The soundtrack and background score were composed by Thaman S. The first single, titled "The Rage of Daaku", was released on 14 December 2024. The second single, titled "Chinni", was released on 23 December 2024. The third single, titled "Dabidi Dibidi", was released on 2 January 2025; however, it faced criticism due to vulgar choreography. After the film's OST received considerable praise, the team released the background chanting track "Sarkaru Raa".
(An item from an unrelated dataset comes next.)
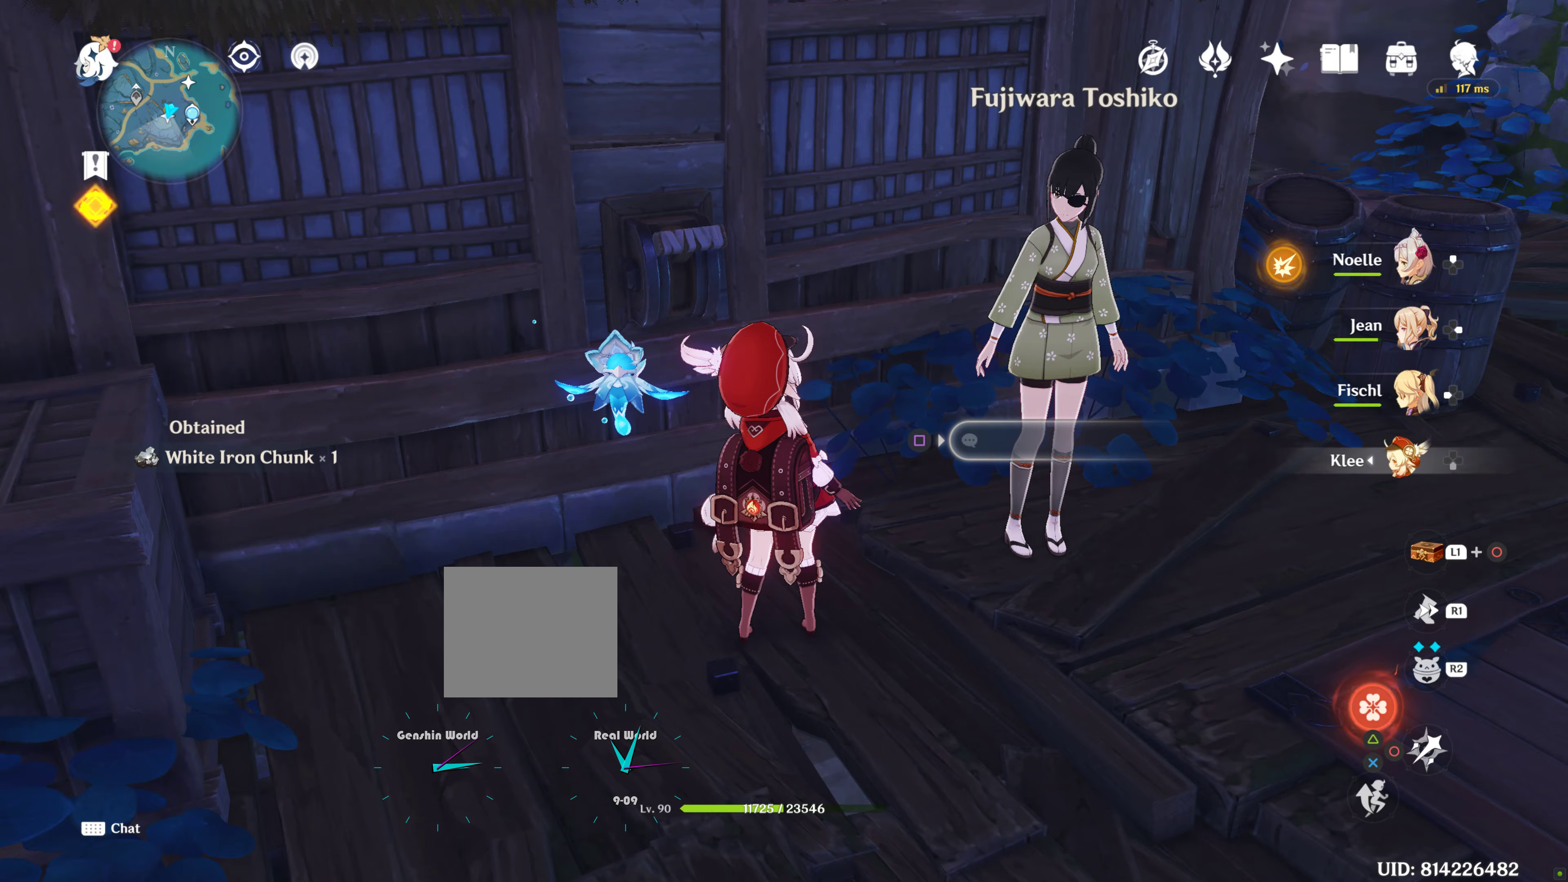
{"buttons": [], "left_stick": "up", "right_stick": "center", "events": []}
| No. | Title | Lyrics | Singer(s) | Length |
|---|---|---|---|---|
| 1. | "The Rage of Daaku" | Anantha Sriram | Nakash Aziz, Bharath Raj, Ritesh G. Rao, K. Pranati | 3:57 |
| 2. | "Chinni" | Anantha Sriram | Vishal Mishra | 3:40 |
| 3. | "Dabidi Dibidi" | Kasarla Shyam | Thaman S, Vagdevi | 4:01 |
| 4. | "Sukka Neere" | Anantha Sriram | Thaman S, Riya Seepana | 4:17 |
| 5. | "Daaku The Intro (Instrumental)" | – | – | 1:44 |
| 6. | "Sarkaru Raa" | Kasarla Shyam | Arun Koundinya, Sai Charan, Saketh Komanduri, Nazeeruddin, Bharath, Skanda Veluvali, Ritesh, Saatvik, Saketh Kommajosyula, Naresh, Maanas, Abhishek, Shourya, Adviteeya, Sruthi, Pranati, Rajani, Sindhuja | 2:58 |
| Total length: |  |  |  | 20:37 |

== Marketing ==
The first glimpse of the film was launched on 8 March 2024, coinciding with Maha Shivaratri. The second glimpse was launched on Balakrishna's birthday (10 June 2024). The film's title teaser was launched at the Shilpakala Vedika in Hyderabad on 15 November. The film's trailer was launched at the pre-release event held in Dallas, Texas, on 4 January 2025 at 9:09 p.m. CST, while it was unveiled in India on 5 January at 8:39 a.m. IST.

==Release==
===Theatrical===
Daaku Maharaaj was released theatrically on 12 January 2025, during the Sankranti holidays. The Tamil-dubbed version of the film was released on 17 January 2025. The Hindi-dubbed version of the film was released on 24 January 2025.

===Distribution===
The film's distribution in the Telugu region and overseas was handled by Radha Krishna Entertainments, while distribution in the United States was handled by Shloka Entertainments. Jai Viratra Entertainment Ltd (JVEL) handled the Hindi distribution of the film.

===Home media===
The film began streaming on Netflix from 21 February 2025 in Telugu and dubbed versions in Tamil, Kannada, Malayalam and Hindi.

== Reception ==

=== Critical response ===
Paul Nicodemus of The Times of India gave 3.5/5 stars and wrote, "Daaku Maharaaj is a high-octane entertainer that thrives on Nandamuri Balakrishna’s commanding performance, stylish action sequences, and impressive technical values. While it doesn’t reinvent storytelling, it offers an engaging cinematic experience and a treat for Balakrishna’s fans." Sashidhar Adivi of Times Now gave 3/5 stars and wrote "On the whole, Daaku Maharaaj starts off promisingly with an engaging first half. But follows a routine and predictable fare. Perhaps the second half calls for better writing."

Avinash Ramachandran of The Indian Express gave 2.5/5 stars and wrote "Basically, Daaku Maharaaj had all things in place for a gripping social drama that looks a million bucks, but it crumbles under the weight of the familiar because sound and sight can only do so much to a film that never takes flight." Janani K of India Today gave 2.5/5 stars and wrote "Bobby Kolli tried his best to cover up with the proceedings in the film, but it failed after a while. Daaku Maharaaj is a decent template entertainer with classic Balayya elements to keep you hooked."

Srivathsan Nadadhur of The Hindu wrote "Bobby Kolli’s attempt to dish out a ‘different-looking’ Balakrishna film is a mixed bag. Apart from Balakrishna and Shraddha Srinath's performances, the action choreography, cinematography and the music salvages it to an extent."